**Document excerpt**
------------------------

# Excel has a killer deal on '07 585s!



## mwestray (Jan 4, 2008)

$1,789!! Unfortunately they don't have any smalls or mediums, otherwise I'd be very tempted to induce a little economic stimulus into the bike industry. Check it out:

http://www.excelsports.com/new.asp?...Frameset 2007&vendorCode=LOOK&major=1&minor=1


----------



## il sogno (Jul 15, 2002)

Wow, they have an XS. My size. Too bad I already got mine.


----------



## onrhodes (Feb 19, 2004)

If there is 100 people on this board who wish to give me $17.89 each, I will gladly post a monthly review of the bike so that others can know how it rides and what sort of experiences I have had with it.
Consider me your test pilot. 

Come on, just $17.89, you've spent more on a bad meal or stupid movie.......

PM me if you are interested!


----------



## Bocephus Jones II (Oct 7, 2004)

------------------------

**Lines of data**
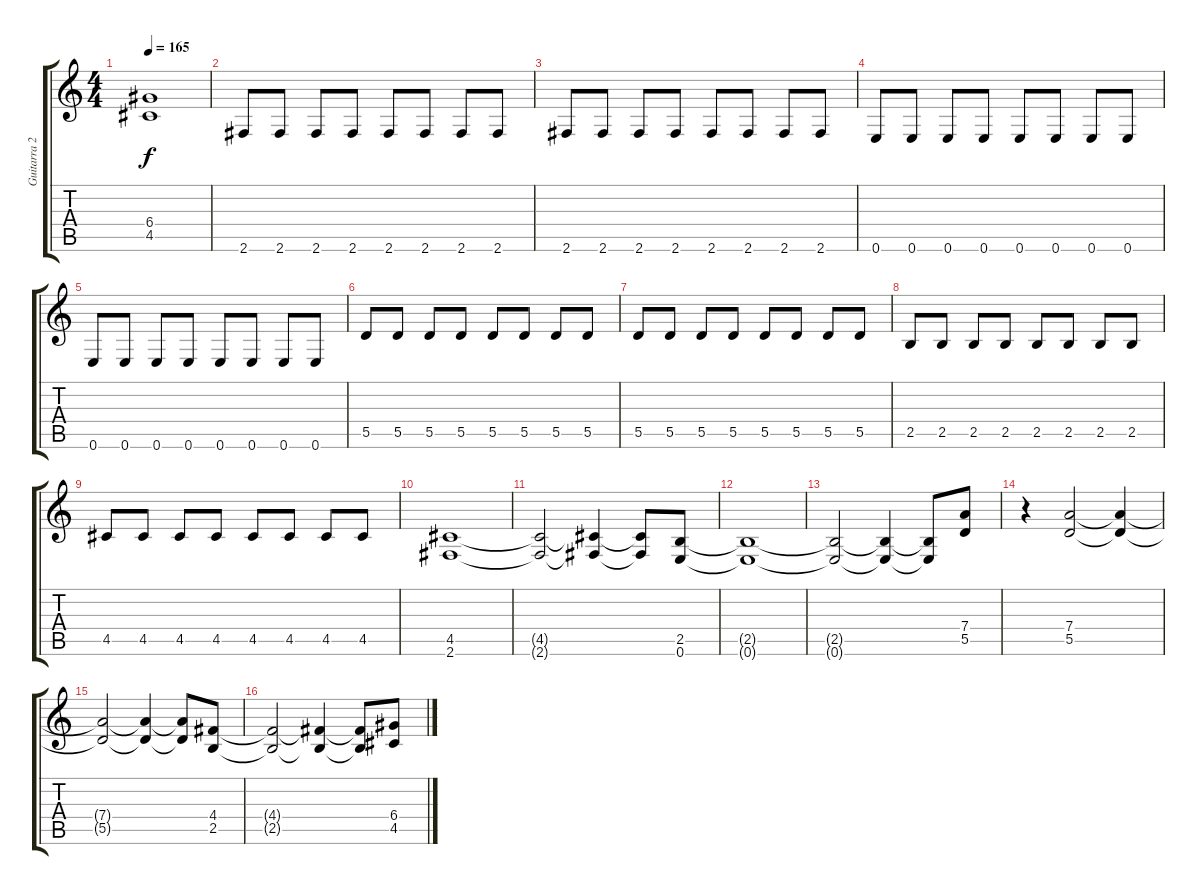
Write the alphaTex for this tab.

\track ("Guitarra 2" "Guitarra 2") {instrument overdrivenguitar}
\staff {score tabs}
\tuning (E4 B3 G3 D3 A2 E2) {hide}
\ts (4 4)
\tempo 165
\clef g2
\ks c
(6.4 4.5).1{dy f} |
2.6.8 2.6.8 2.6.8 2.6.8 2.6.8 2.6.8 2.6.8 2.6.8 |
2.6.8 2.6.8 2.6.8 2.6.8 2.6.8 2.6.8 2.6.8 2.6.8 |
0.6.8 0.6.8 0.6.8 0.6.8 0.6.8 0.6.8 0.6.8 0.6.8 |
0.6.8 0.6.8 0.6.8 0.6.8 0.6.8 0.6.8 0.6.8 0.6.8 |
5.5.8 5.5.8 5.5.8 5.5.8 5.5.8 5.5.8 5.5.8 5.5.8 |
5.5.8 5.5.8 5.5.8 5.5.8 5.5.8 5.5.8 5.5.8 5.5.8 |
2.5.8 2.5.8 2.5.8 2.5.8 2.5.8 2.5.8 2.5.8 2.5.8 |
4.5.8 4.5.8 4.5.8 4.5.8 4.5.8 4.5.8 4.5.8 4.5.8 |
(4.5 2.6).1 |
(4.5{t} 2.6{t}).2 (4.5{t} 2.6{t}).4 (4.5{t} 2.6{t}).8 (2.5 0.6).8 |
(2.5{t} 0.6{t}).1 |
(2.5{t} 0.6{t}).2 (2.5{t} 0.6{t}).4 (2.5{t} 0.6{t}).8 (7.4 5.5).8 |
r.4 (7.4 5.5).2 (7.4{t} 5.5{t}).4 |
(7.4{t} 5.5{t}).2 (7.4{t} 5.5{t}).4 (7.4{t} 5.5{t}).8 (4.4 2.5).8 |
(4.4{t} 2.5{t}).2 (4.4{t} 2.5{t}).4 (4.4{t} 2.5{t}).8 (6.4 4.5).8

------------------------

**Short exercise 1**
Answer these from the forum thread:
(a) What price does the first post give for the deal?
(b) Which size does il sogno say is available?
(c) How much does onrhodes ask each of 100 people to give?
**Short exercise 2**
Translate this sentence from the forum thread into Spanish: "Consider me your test pilot."
**Short exercise 3**
Reproduce the part of the forum thread that begins at the words "Wow, they have" and stops after the words "your test pilot.".
The data stands apart from the forum thread and is separate material.

**Task answer 1**
(a) $1,789
(b) XS
(c) $17.89

**Task answer 2**
Considérenme su piloto de pruebas.

**Task answer 3**
Wow, they have an XS. My size. Too bad I already got mine.


----------



## onrhodes (Feb 19, 2004)

If there is 100 people on this board who wish to give me $17.89 each, I will gladly post a monthly review of the bike so that others can know how it rides and what sort of experiences I have had with it.
Consider me your test pilot.